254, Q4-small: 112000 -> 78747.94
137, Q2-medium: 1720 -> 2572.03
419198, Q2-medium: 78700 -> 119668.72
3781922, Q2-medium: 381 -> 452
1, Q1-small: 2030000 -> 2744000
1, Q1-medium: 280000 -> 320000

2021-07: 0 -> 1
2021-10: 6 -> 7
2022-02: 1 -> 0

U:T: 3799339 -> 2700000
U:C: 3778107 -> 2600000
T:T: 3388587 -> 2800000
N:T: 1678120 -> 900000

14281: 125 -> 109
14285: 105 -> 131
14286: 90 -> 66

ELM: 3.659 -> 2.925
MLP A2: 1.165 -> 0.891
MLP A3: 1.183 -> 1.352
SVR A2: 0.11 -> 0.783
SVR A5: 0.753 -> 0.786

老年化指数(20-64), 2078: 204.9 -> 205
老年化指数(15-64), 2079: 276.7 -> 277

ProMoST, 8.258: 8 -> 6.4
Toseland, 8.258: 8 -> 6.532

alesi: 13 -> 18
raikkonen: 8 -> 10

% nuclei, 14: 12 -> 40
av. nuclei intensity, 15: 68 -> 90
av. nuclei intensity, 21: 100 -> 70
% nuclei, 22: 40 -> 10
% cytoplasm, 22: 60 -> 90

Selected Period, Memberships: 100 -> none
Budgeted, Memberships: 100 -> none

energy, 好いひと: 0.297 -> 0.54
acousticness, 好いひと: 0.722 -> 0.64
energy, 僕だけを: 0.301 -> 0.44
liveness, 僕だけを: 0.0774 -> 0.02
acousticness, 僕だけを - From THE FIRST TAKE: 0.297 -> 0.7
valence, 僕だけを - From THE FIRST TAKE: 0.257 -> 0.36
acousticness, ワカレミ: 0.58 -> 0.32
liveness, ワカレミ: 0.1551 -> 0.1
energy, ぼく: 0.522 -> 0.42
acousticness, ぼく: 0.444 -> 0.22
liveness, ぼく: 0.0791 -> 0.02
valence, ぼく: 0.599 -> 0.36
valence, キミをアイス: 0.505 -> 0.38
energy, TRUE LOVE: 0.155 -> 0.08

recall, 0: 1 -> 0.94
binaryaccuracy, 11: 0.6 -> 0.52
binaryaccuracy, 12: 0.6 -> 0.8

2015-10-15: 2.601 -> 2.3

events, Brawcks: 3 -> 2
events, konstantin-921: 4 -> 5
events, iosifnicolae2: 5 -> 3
·····
* ACTIVITY: Please copy, exactly and with nothing else, the lines above beginning at the line that has "14286: 90 -> 66" and ending with the line that has "acousticness, ぼく: 0.444 -> 0.22".

* OUTPUT OF THE TASK:
14286: 90 -> 66

ELM: 3.659 -> 2.925
MLP A2: 1.165 -> 0.891
MLP A3: 1.183 -> 1.352
SVR A2: 0.11 -> 0.783
SVR A5: 0.753 -> 0.786

老年化指数(20-64), 2078: 204.9 -> 205
老年化指数(15-64), 2079: 276.7 -> 277

ProMoST, 8.258: 8 -> 6.4
Toseland, 8.258: 8 -> 6.532

alesi: 13 -> 18
raikkonen: 8 -> 10

% nuclei, 14: 12 -> 40
av. nuclei intensity, 15: 68 -> 90
av. nuclei intensity, 21: 100 -> 70
% nuclei, 22: 40 -> 10
% cytoplasm, 22: 60 -> 90

Selected Period, Memberships: 100 -> none
Budgeted, Memberships: 100 -> none

energy, 好いひと: 0.297 -> 0.54
acousticness, 好いひと: 0.722 -> 0.64
energy, 僕だけを: 0.301 -> 0.44
liveness, 僕だけを: 0.0774 -> 0.02
acousticness, 僕だけを - From THE FIRST TAKE: 0.297 -> 0.7
valence, 僕だけを - From THE FIRST TAKE: 0.257 -> 0.36
acousticness, ワカレミ: 0.58 -> 0.32
liveness, ワカレミ: 0.1551 -> 0.1
energy, ぼく: 0.522 -> 0.42
acousticness, ぼく: 0.444 -> 0.22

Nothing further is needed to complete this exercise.